As a black woman I think you dealt with that beautifully. I bet its just a phase and they'll be best friends soon enough.

DodieSmith · 10/02/2012 22:47

The Nurture Shock book is really good on this.

Devora · 10/02/2012 22:58

Sounds like you've made a good start with this. Only thing I would point out - "Neither one of us has ever made an issue out of someone's skin colour... it's never even discussed in the house". I think many parents think this 'colour blind' approach is a good idea, but actually all it does is show children that race is an embarrassing issue that is not discussed, and leaves them open to playground discussions instead.

Keep talking with her! She'll be fine.

RillaBlythe · 11/02/2012 09:34

I've only read an extract from Nurture Shock but I thought that point about 'colour blind' was really interesting. Must get the book.
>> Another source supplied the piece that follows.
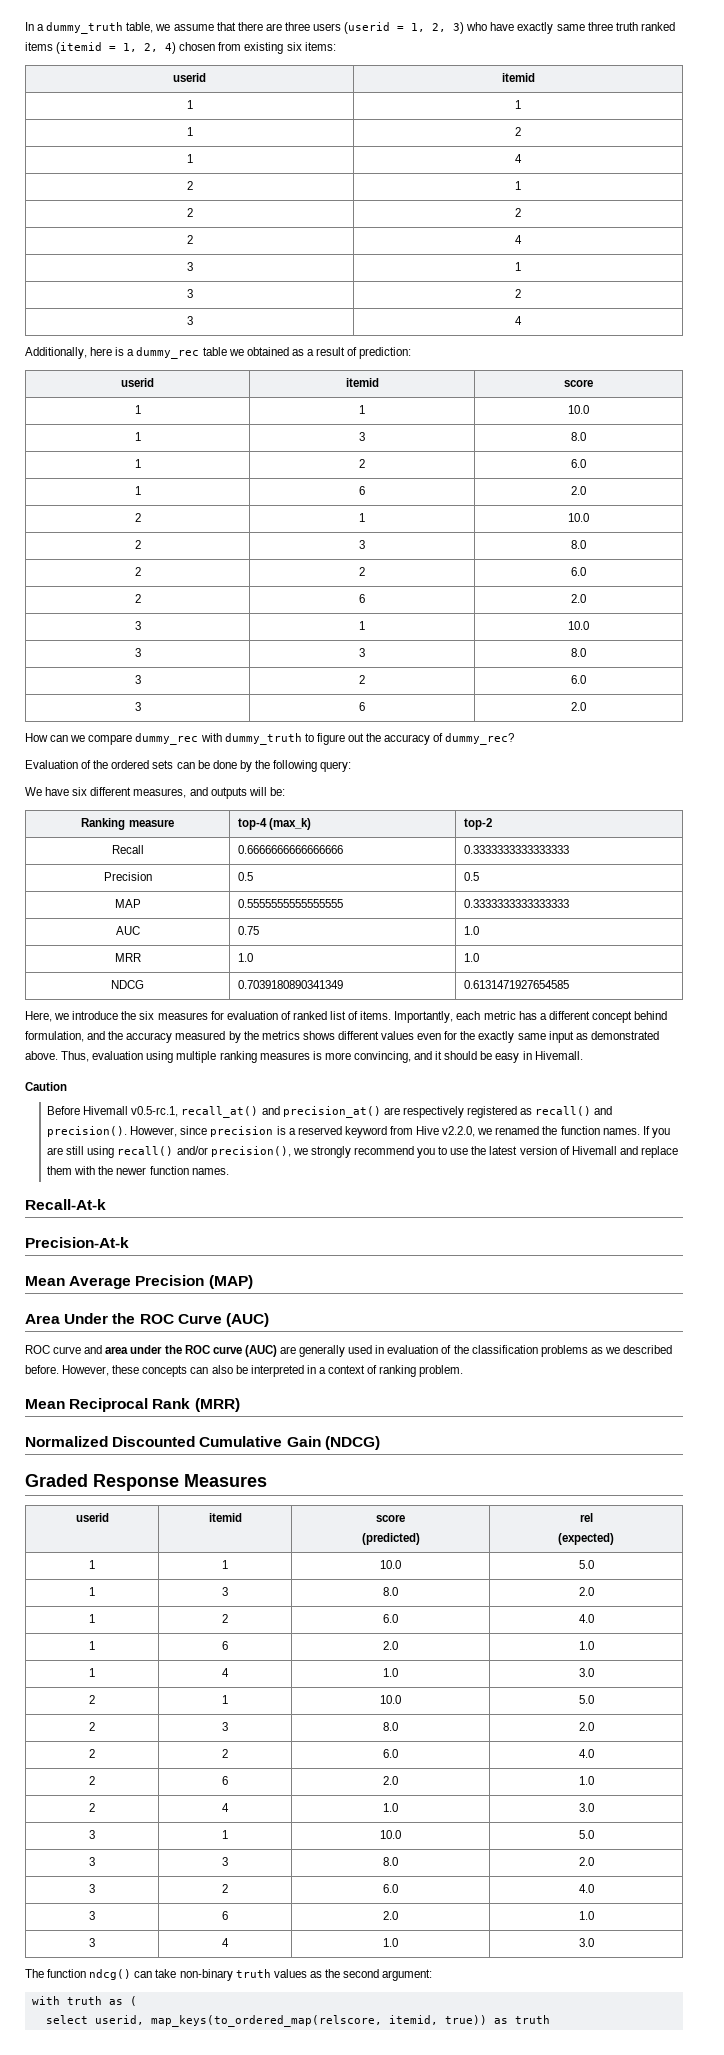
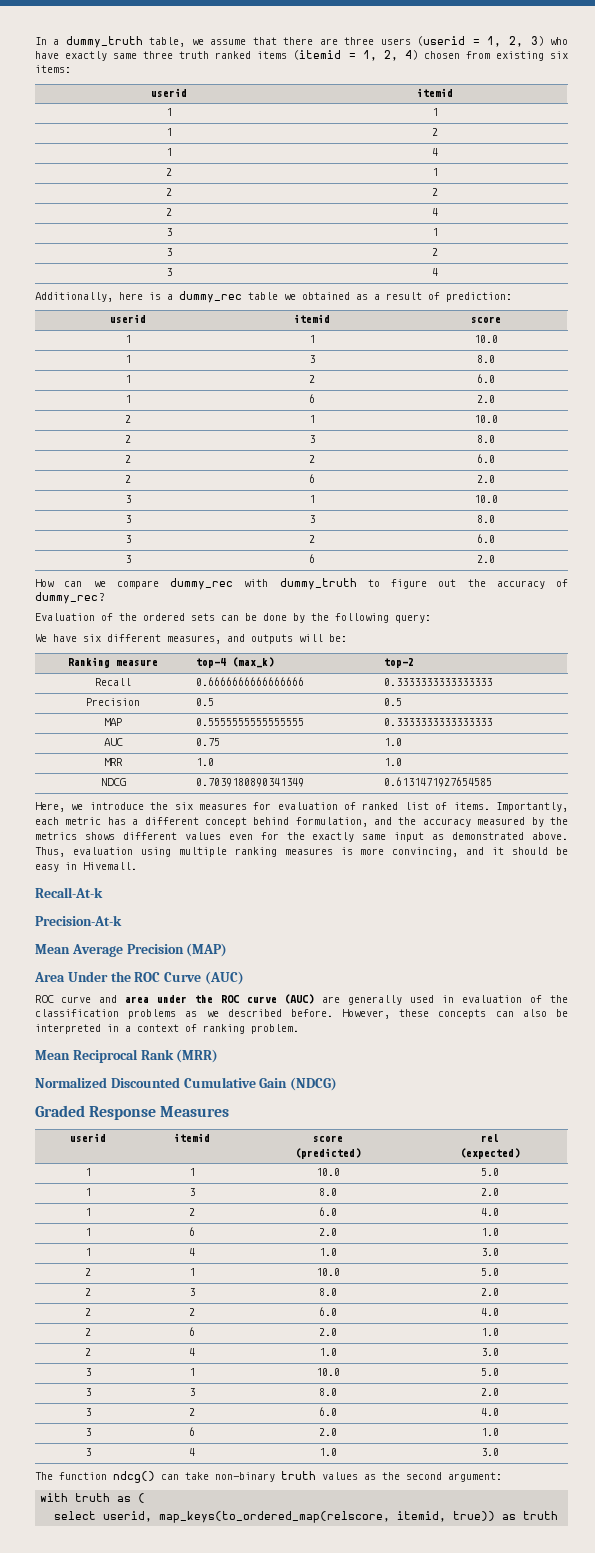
[25,1082,67,1091] [47,1106,613,1118] [47,1126,670,1138] [47,1146,678,1158] [47,1166,229,1175] // Caution // Before Hivemall v0.5-rc.1, recall_at() and precision_at() are respectively registered as recall() and precision(). However, since precision is a reserved keyword from Hive v2.2.0, we renamed the function names. If you are still using recall() and/or precision(), we strongly recommend you to use the latest version of Hivemall and replace them with the newer function names. -> (137, 866) none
My 3 yo Has started making observations - in the Chinese restaurant - 'these people don't look like us', 'daddy's browner than you' etc

Fishpond · 11/02/2012 23:05

I've read a lot of interesting things about this - definitely don't ignore it - you need to discuss that there are differences in people's appearances, just like we all have different noses, feet sizes, eye color, etc. If you don't discuss race at all, it leaves your child to deduce things for themselves which children are not very adept at doing!!

pchick · 11/02/2012 23:07

What great advice from everyone!

cartblanche · 11/02/2012 23:28

Yes, a really useful discussion - am off to Google the Nurture Shock.